Pages

Tuesday, June 09, 2026

I really think this one is worth reading.

"Who Gets Believed? by Dina Nayeri – why asylum seekers struggle to be understood"

https://www.theguardian.com/books/2023/mar/12/who-gets-believed-when-the-truth-isnt-enough-by-dina-nayeri-why-asylum-seekers-struggle-to-be-understood

"Nayeri learned the value of performance early. Fleeing Isfahan after Iran’s Islamic revolution with her Christian mother, she wound up at a refugee camp outside Rome. Little Dina would sit around campfires with other refugees “practising, tailoring our stories for asylum officer[s], knowing that our lives depended on what the officer found credible”.

Later, during her training at Harvard Business School and then working for management consultant McKinsey, Nayeri became fully fluent in the “glossolalia” of business speak, deploying to clients such aggressively meaningless phrases as “directionally correct”, “outperforming at scale” and, my favourite, “achieving granularity”.

What Nayeri learned, she writes, “is how to be believed – how to be the one people want to believe, feel safe believing”. Sri Lankan torture victims and Ugandan lesbian asylum seekers rarely get such training.

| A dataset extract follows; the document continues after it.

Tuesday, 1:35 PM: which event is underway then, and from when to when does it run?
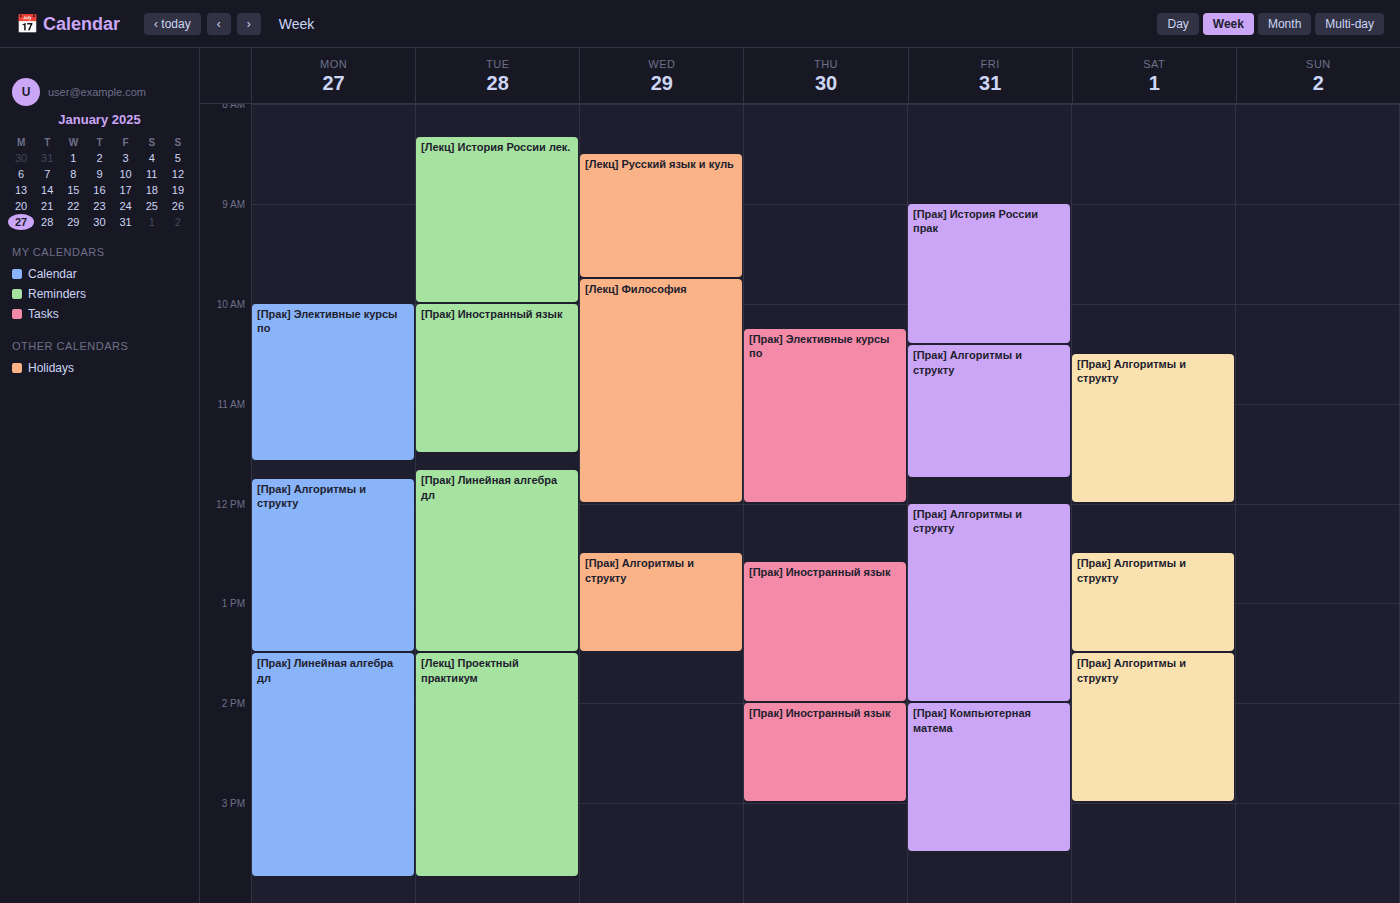
"[Лекц] Проектный практикум", 1:30 PM to 3:45 PM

“The refugee in me fumed,” writes Nayeri. “These lessons exist, have long existed and have been handed to those who need them least. The rules were created for the children of the (native and colonising) rich. I just happened to be in the room.” The author now teaches creative writing in the UK at St Andrews University, no doubt coaching students in how to give literary performances believable enough to woo cultural gatekeepers – agents, publishers, critics – as she has."